= Task to complete =
The listing below should be printed exactly, every line of it. Skip the pictures.

= Information supplied =
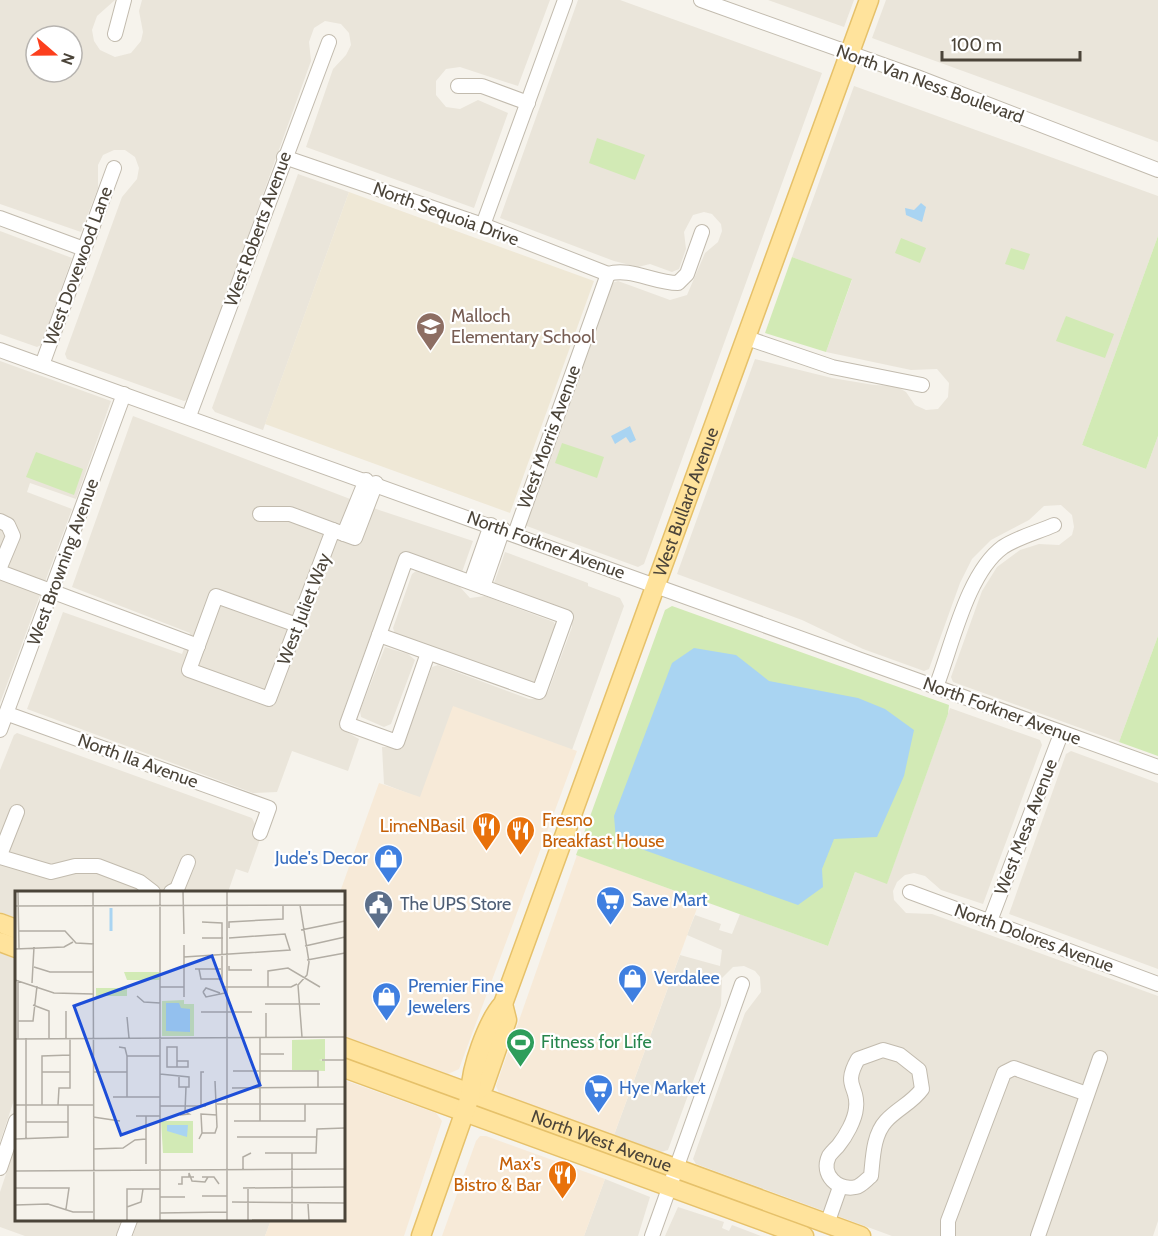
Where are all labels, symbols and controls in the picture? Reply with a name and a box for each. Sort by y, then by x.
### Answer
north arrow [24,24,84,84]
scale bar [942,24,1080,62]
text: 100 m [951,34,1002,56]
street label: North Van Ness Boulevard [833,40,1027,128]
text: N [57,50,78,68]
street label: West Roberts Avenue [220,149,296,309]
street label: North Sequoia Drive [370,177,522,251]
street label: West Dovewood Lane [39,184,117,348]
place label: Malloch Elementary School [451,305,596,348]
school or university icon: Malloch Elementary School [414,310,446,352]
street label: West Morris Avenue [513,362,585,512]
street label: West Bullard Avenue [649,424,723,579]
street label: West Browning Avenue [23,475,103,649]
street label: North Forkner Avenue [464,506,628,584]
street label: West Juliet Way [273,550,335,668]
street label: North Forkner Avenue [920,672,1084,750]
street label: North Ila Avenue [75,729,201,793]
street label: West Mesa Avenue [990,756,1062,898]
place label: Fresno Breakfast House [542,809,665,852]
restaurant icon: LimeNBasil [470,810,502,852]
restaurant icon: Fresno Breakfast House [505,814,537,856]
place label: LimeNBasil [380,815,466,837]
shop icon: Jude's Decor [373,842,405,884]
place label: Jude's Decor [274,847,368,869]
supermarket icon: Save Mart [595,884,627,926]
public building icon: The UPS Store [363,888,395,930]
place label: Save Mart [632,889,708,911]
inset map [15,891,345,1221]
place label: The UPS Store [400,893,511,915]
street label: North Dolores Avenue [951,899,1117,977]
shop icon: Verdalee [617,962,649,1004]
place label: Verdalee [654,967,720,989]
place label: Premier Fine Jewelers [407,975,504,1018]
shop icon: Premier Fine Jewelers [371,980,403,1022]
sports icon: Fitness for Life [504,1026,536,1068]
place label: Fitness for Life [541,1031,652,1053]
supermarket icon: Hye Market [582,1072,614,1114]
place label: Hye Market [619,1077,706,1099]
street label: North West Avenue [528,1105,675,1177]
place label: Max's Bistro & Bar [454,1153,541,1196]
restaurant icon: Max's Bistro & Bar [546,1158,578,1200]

= Worked solution =
Where are all labels, symbols and controls in the picture? Reply with a name and a box for each. Sort by y, then by x.
### Answer
north arrow [24,24,84,84]
scale bar [942,24,1080,62]
text: 100 m [951,34,1002,56]
street label: North Van Ness Boulevard [833,40,1027,128]
text: N [57,50,78,68]
street label: West Roberts Avenue [220,149,296,309]
street label: North Sequoia Drive [370,177,522,251]
street label: West Dovewood Lane [39,184,117,348]
place label: Malloch Elementary School [451,305,596,348]
school or university icon: Malloch Elementary School [414,310,446,352]
street label: West Morris Avenue [513,362,585,512]
street label: West Bullard Avenue [649,424,723,579]
street label: West Browning Avenue [23,475,103,649]
street label: North Forkner Avenue [464,506,628,584]
street label: West Juliet Way [273,550,335,668]
street label: North Forkner Avenue [920,672,1084,750]
street label: North Ila Avenue [75,729,201,793]
street label: West Mesa Avenue [990,756,1062,898]
place label: Fresno Breakfast House [542,809,665,852]
restaurant icon: LimeNBasil [470,810,502,852]
restaurant icon: Fresno Breakfast House [505,814,537,856]
place label: LimeNBasil [380,815,466,837]
shop icon: Jude's Decor [373,842,405,884]
place label: Jude's Decor [274,847,368,869]
supermarket icon: Save Mart [595,884,627,926]
public building icon: The UPS Store [363,888,395,930]
place label: Save Mart [632,889,708,911]
inset map [15,891,345,1221]
place label: The UPS Store [400,893,511,915]
street label: North Dolores Avenue [951,899,1117,977]
shop icon: Verdalee [617,962,649,1004]
place label: Verdalee [654,967,720,989]
place label: Premier Fine Jewelers [407,975,504,1018]
shop icon: Premier Fine Jewelers [371,980,403,1022]
sports icon: Fitness for Life [504,1026,536,1068]
place label: Fitness for Life [541,1031,652,1053]
supermarket icon: Hye Market [582,1072,614,1114]
place label: Hye Market [619,1077,706,1099]
street label: North West Avenue [528,1105,675,1177]
place label: Max's Bistro & Bar [454,1153,541,1196]
restaurant icon: Max's Bistro & Bar [546,1158,578,1200]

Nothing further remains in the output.